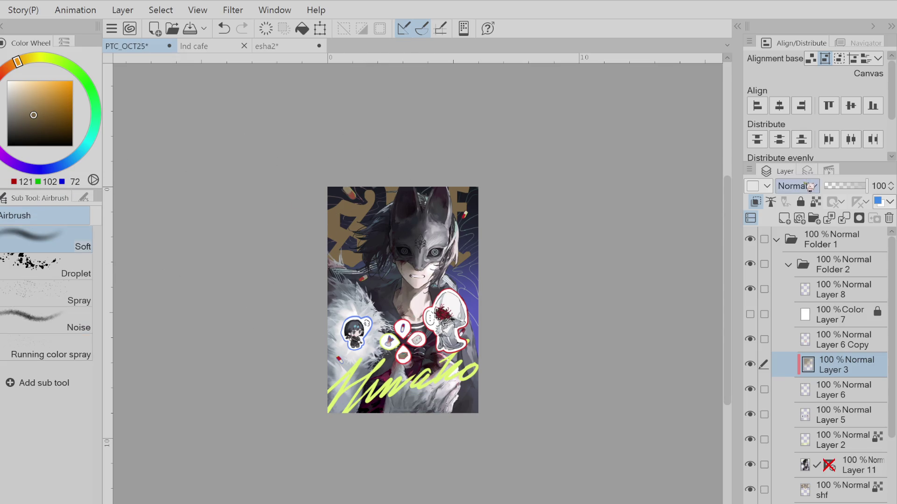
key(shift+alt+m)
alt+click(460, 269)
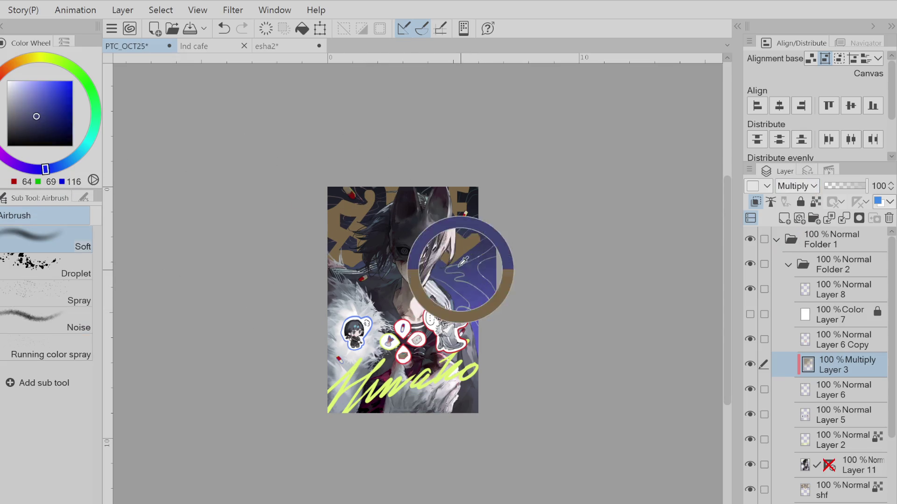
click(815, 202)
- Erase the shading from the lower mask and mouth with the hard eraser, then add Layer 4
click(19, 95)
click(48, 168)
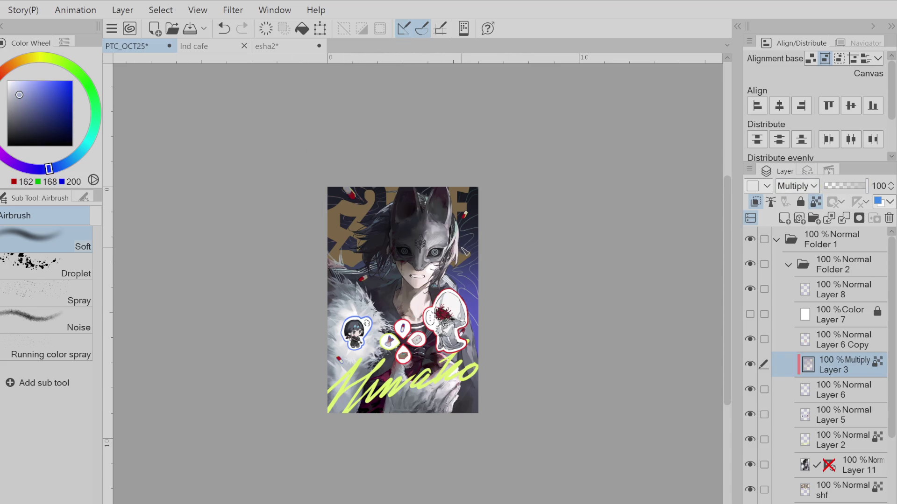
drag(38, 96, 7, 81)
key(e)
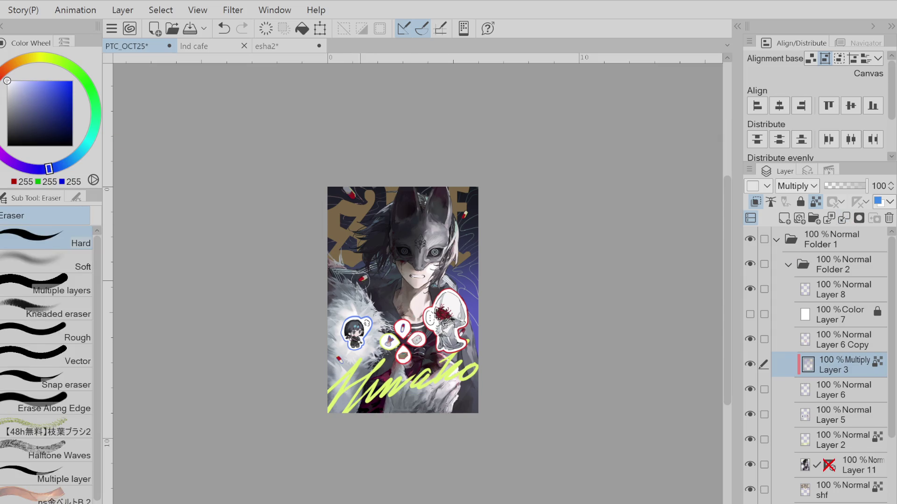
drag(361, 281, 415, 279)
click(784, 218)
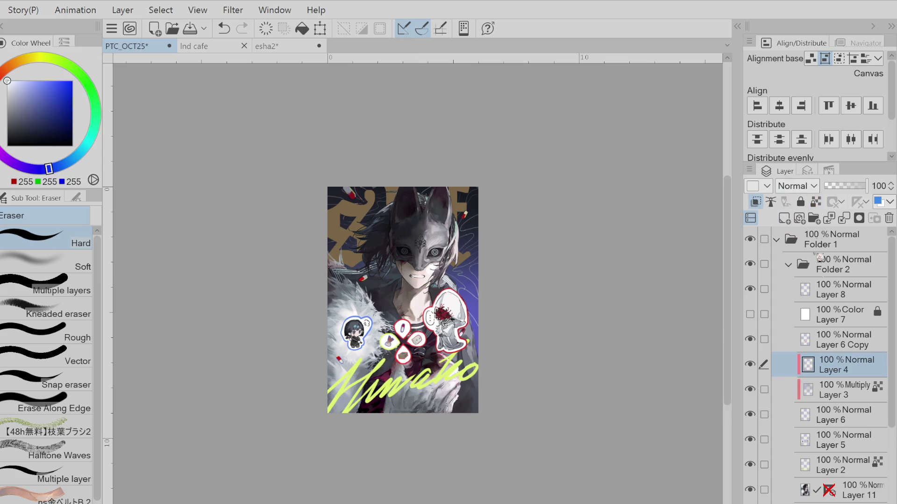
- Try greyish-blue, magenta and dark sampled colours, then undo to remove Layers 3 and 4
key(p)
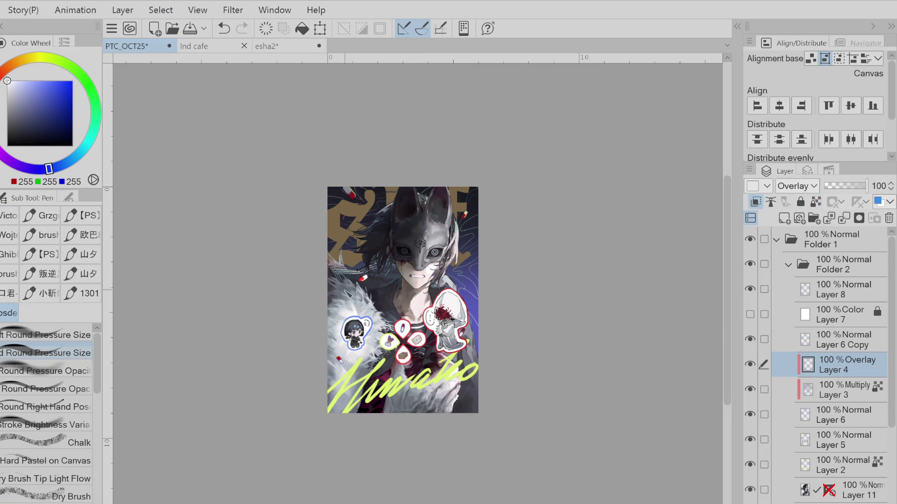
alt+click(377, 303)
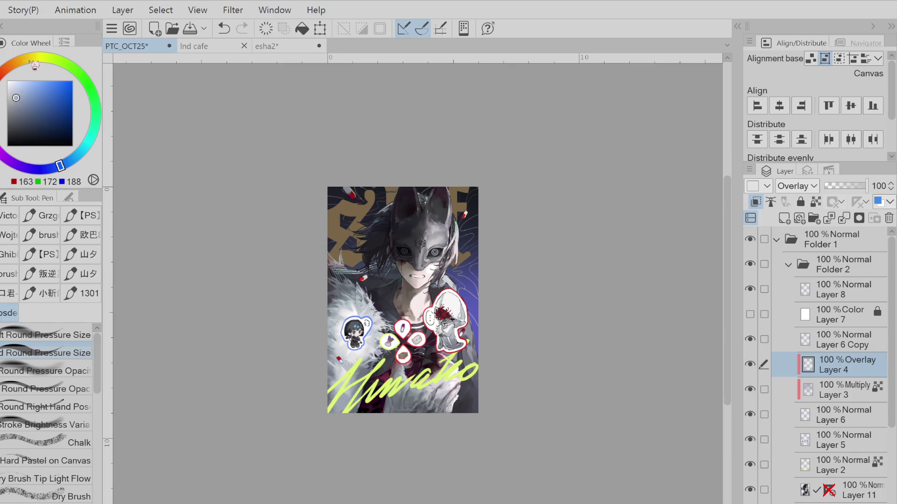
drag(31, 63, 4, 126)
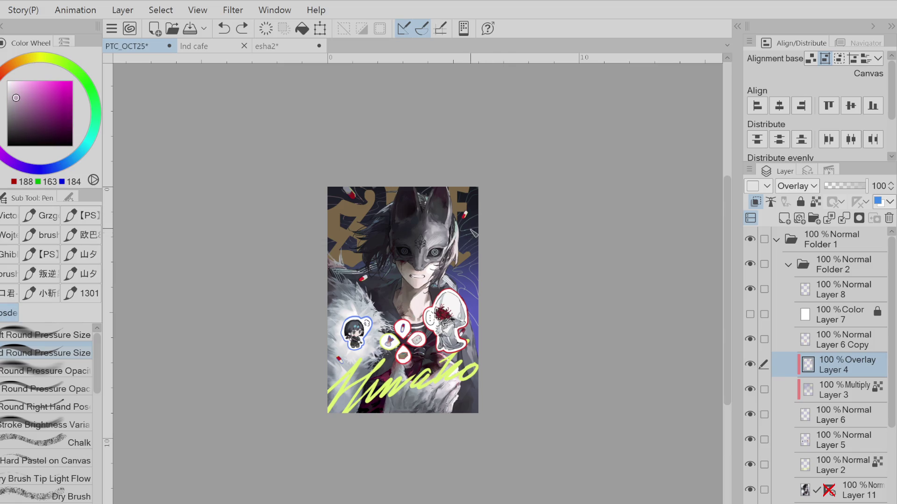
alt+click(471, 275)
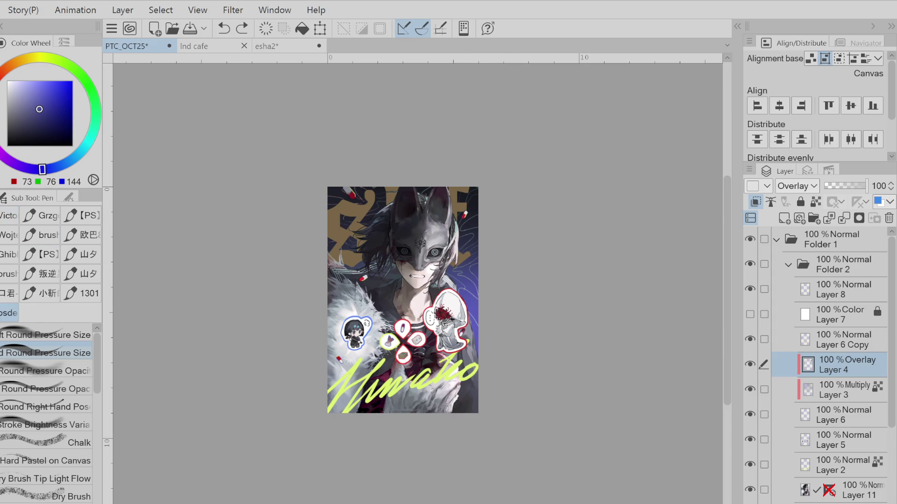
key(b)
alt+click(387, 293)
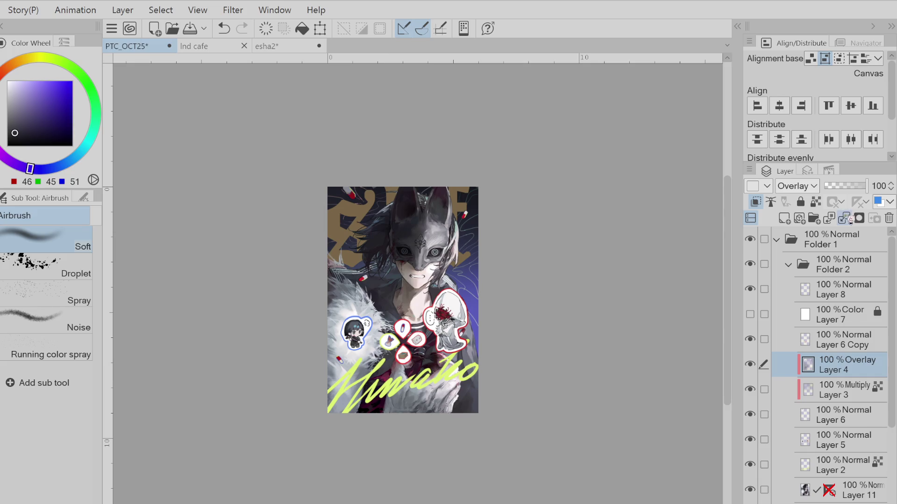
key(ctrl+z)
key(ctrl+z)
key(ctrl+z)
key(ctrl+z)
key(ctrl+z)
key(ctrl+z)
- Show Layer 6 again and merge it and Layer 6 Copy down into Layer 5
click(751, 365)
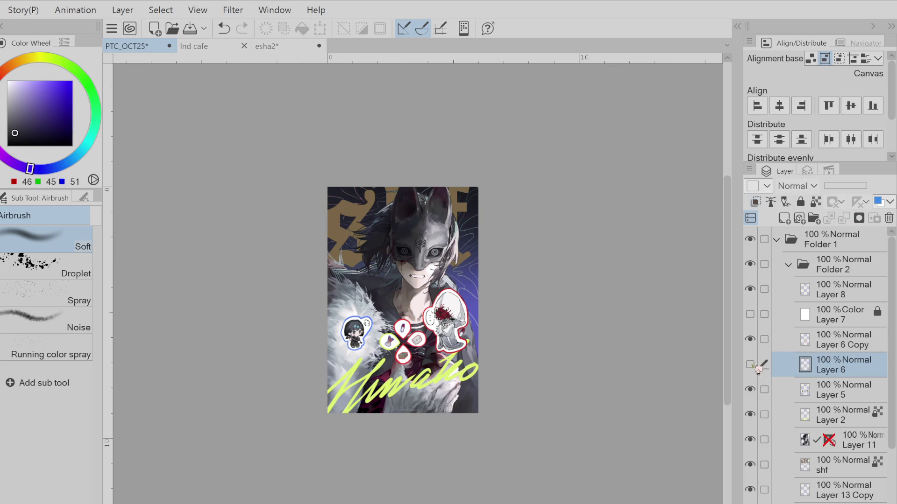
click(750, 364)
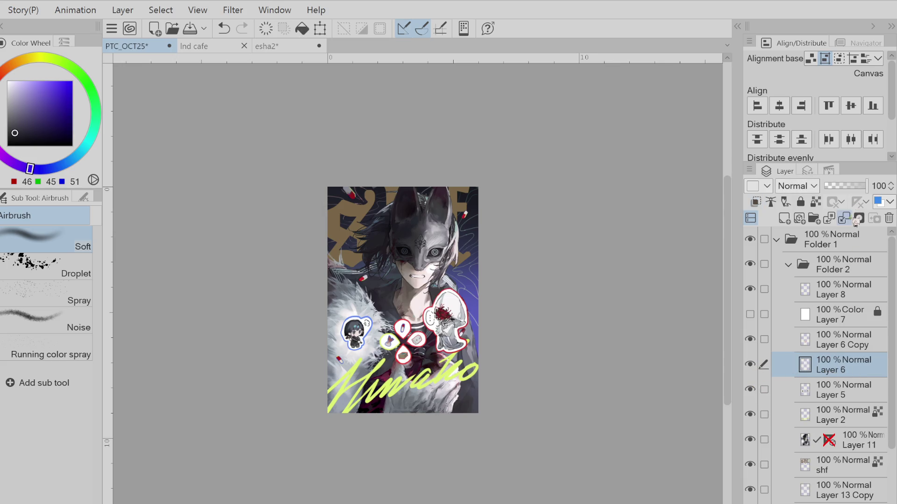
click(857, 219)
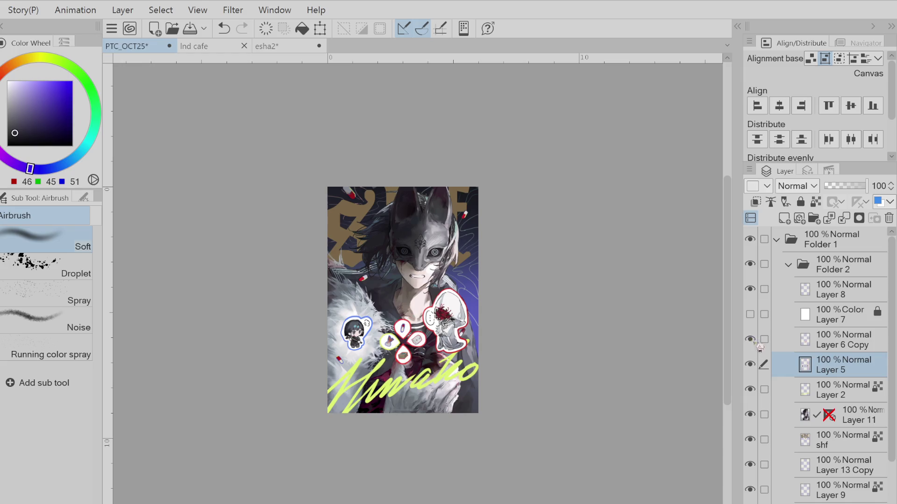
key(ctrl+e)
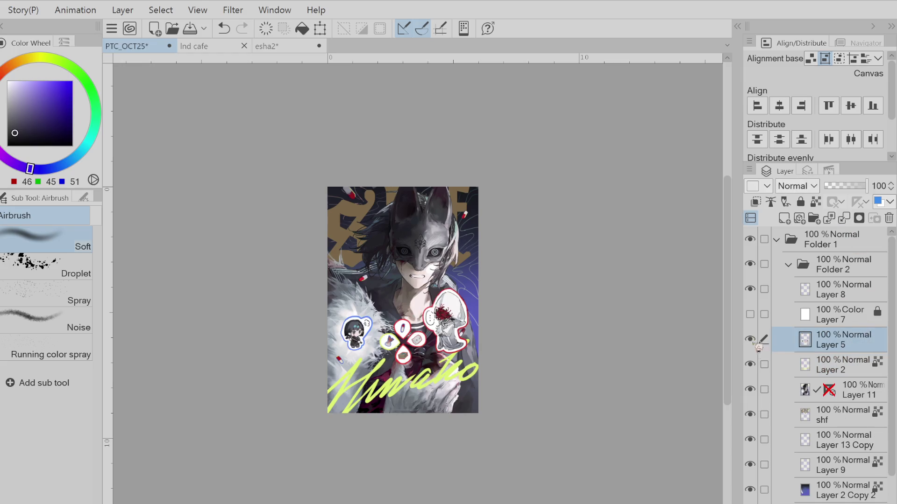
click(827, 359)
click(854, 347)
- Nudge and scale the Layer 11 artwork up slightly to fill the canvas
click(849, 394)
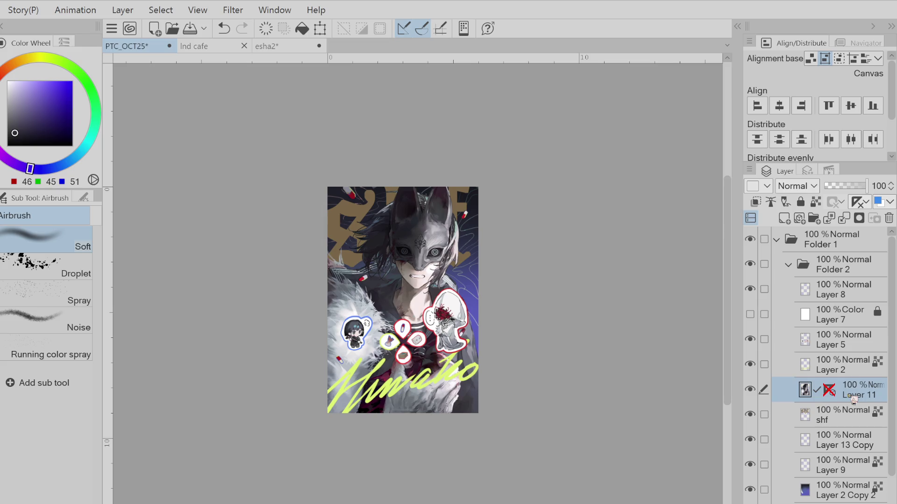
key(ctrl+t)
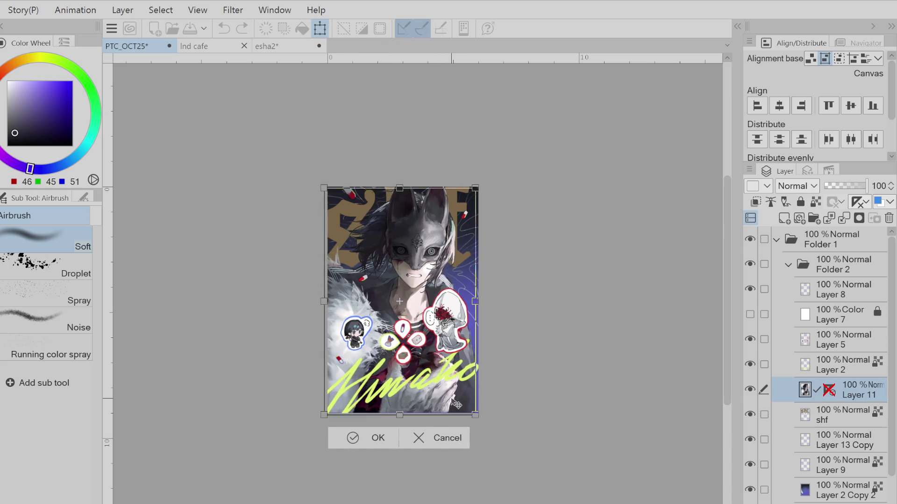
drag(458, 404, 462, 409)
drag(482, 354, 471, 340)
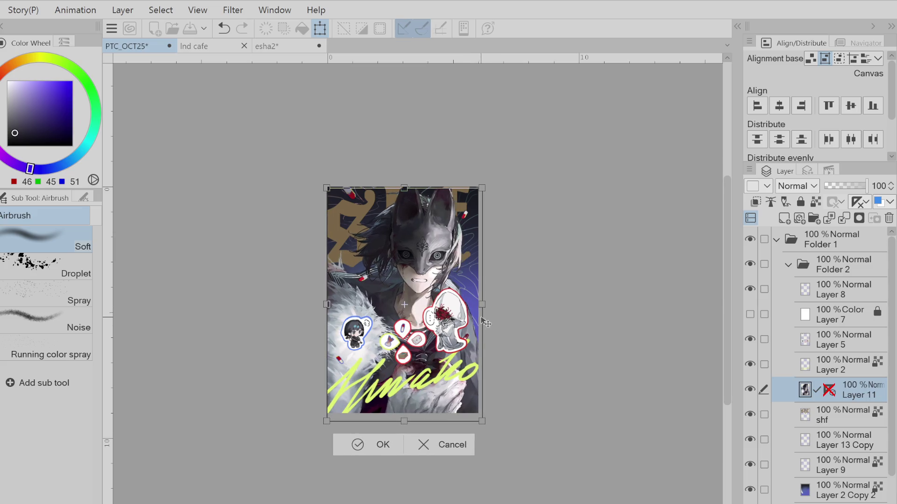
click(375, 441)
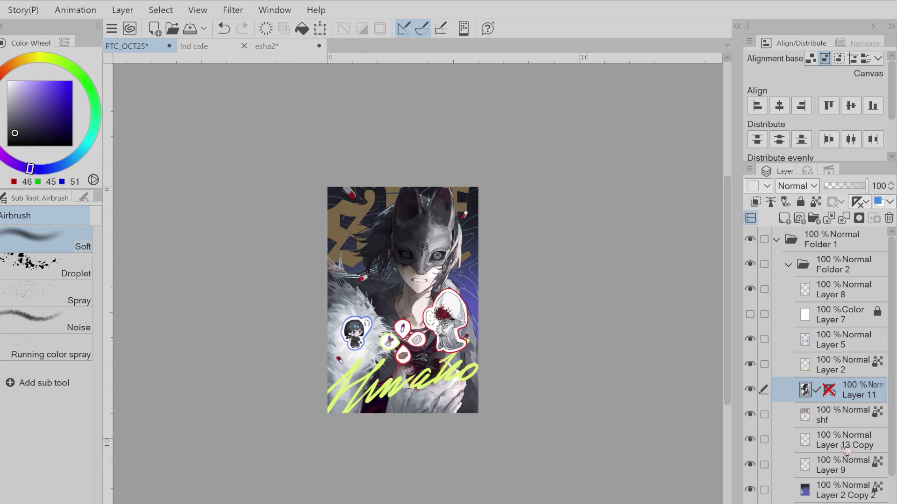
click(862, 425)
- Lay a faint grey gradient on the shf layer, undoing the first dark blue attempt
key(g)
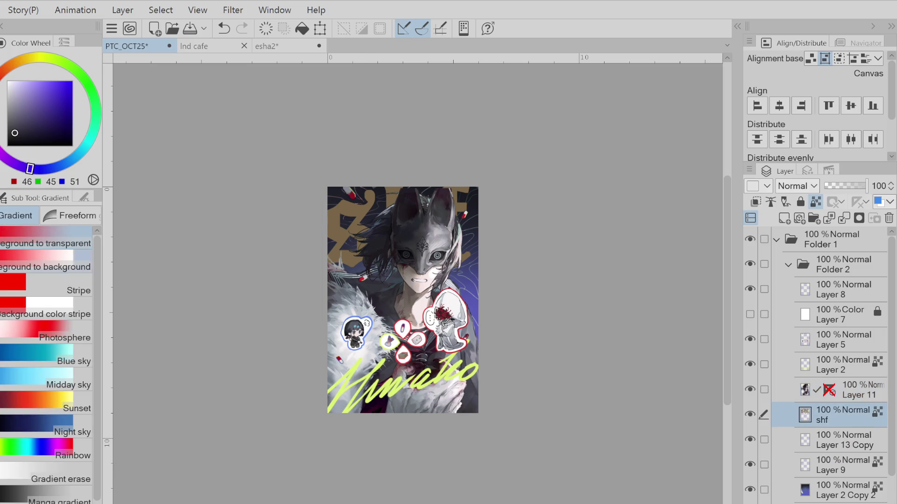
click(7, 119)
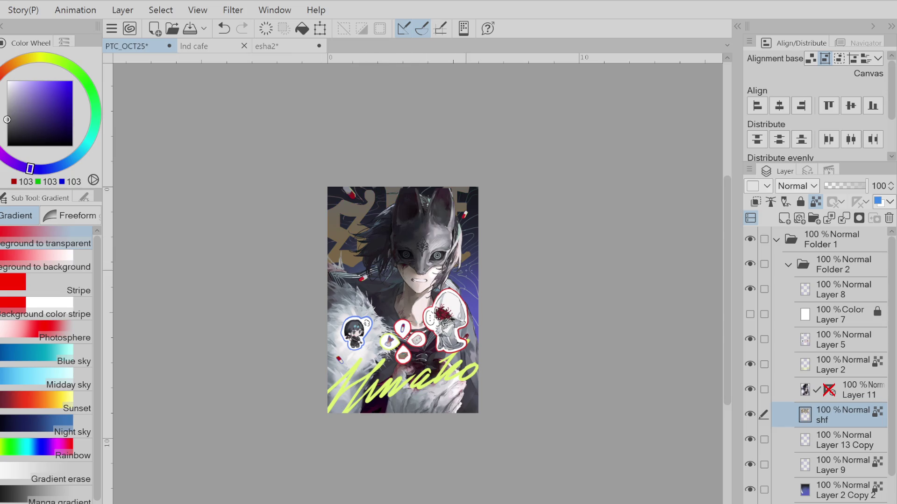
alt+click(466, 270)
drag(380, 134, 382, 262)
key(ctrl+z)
◇ ◇ ◇ ◇ ◇
### DIRECTIONS
Every line above is to be duplicated exactly; no picture should be carried over.

### PROBLEM SOLUTION
key(shift+alt+m)
alt+click(460, 269)
click(815, 202)
- Erase the shading from the lower mask and mouth with the hard eraser, then add Layer 4
click(19, 95)
click(48, 168)
drag(38, 96, 7, 81)
key(e)
drag(361, 281, 415, 279)
click(784, 218)
- Try greyish-blue, magenta and dark sampled colours, then undo to remove Layers 3 and 4
key(p)
alt+click(377, 303)
drag(31, 63, 4, 126)
alt+click(471, 275)
key(b)
alt+click(387, 293)
key(ctrl+z)
key(ctrl+z)
key(ctrl+z)
key(ctrl+z)
key(ctrl+z)
key(ctrl+z)
- Show Layer 6 again and merge it and Layer 6 Copy down into Layer 5
click(751, 365)
click(750, 364)
click(857, 219)
key(ctrl+e)
click(827, 359)
click(854, 347)
- Nudge and scale the Layer 11 artwork up slightly to fill the canvas
click(849, 394)
key(ctrl+t)
drag(458, 404, 462, 409)
drag(482, 354, 471, 340)
click(375, 441)
click(862, 425)
- Lay a faint grey gradient on the shf layer, undoing the first dark blue attempt
key(g)
click(7, 119)
alt+click(466, 270)
drag(380, 134, 382, 262)
key(ctrl+z)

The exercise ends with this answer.